Two horrific crashes that occurred within months of each other had everyone questioning the flight manufacturing company, Boeing. Netflix’s ‘Downfall: The Case Against Boeing’ dives into all the issues that led to Boeing’s 737 Max 8 and the sensor system that was at the center of these crashes. In the wake of the damages done, Dennis Muilenburg, then the CEO of Boeing, was in the firing line and went on to testify in front of Congress during a probe into the two planes that went down. So, if you’re wondering what happened to him since then, here’s what we know.
Who is Dennis Muilenburg?
Dennis grew up in Iowa and began his career as an intern in Boeing in 1985. After working within the company in various roles and departments, he became the CEO of Boeing in July 2015. By then, Dennis was already the President and served as Chairman as well. By 2019, his three-decade-plus tenure at the company ended with heavy scrutiny from customers and shareholders after two crashes that garnered international headlines.
In October 2018, a Lion Air flight went down minutes after taking off, crashing into the Java Sea off Indonesia. Just months later, an Ethiopian Airlines flight crashed into the ground similarly in Addis Ababa, Ethiopia. Both companies used the same plane, the Boeing 737 Max 8, and crashed under similar circumstances.
The total number of casualties was close to 350 people. Investigators learned that the pilots had difficulty controlling the MCAS, a program that erroneously caused the flight’s noses to go down once the angle-of-attack sensors started malfunctioning. The faulty readings resulted in a series of events that ultimately caused the planes to crash. After these two catastrophes, Dennis testified that the plane, as per the company, was still safe to fly with additional pilot training and said grounding the aircraft was not required until more data was available.
However, multiple other countries decided to ground the planes owing to safety concerns. During the congressional hearing, a senator stated that Boeing lobbied regulators to keep information regarding MCAS from the pilot manuals and training. The investigation centered on whether the company downplayed safety risks with the system to put out a product faster, owing to competitive pressure. Internal company communications showed that a test pilot reported problems with the MCAS as early as 2016.

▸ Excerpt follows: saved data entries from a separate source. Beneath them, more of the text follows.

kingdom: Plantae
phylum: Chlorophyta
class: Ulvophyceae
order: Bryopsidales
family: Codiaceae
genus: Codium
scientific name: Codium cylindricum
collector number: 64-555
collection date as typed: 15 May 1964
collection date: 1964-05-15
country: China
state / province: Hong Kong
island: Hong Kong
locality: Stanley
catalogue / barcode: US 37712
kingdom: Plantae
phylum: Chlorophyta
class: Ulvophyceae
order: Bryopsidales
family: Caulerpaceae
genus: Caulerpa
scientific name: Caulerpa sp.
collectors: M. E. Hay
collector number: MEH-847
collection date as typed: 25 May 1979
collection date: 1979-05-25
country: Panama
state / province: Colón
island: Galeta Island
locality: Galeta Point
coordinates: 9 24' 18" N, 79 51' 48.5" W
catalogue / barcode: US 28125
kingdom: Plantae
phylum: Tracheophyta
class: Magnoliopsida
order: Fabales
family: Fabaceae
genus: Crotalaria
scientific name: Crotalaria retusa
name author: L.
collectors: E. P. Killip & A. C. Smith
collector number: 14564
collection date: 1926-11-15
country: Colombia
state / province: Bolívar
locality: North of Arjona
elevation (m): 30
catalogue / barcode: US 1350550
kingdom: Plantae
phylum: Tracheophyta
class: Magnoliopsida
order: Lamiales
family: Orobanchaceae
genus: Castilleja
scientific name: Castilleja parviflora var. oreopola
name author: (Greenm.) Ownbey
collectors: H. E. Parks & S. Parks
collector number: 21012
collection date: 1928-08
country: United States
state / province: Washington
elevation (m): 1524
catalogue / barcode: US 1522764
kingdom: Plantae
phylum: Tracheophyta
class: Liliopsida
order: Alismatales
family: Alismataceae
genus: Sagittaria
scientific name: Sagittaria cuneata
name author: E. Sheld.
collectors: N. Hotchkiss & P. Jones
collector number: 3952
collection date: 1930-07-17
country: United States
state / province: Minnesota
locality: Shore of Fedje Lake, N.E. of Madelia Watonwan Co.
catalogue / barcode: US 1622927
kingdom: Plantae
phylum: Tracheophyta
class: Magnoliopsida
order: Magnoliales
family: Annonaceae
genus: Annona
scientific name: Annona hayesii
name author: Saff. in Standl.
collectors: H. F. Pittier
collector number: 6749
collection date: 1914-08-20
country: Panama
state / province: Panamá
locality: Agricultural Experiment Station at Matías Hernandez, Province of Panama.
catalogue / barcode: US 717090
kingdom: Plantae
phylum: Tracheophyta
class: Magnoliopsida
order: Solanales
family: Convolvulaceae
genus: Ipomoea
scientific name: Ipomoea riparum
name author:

Where is Dennis Muilenburg Now?
Dennis’ response to the crashes was criticized at the time. After being removed as the chairman of the company in October 2019, he was fired from the position of CEO in December of the same year. Dennis received more than $60 million in benefits as a result. He has since resurfaced as the CEO of New Vista Acquisition, which many have called a “blank check company,” and serves as a venture advisor for a venture capital firm. From what we can tell, Dennis lives with his family in Iowa.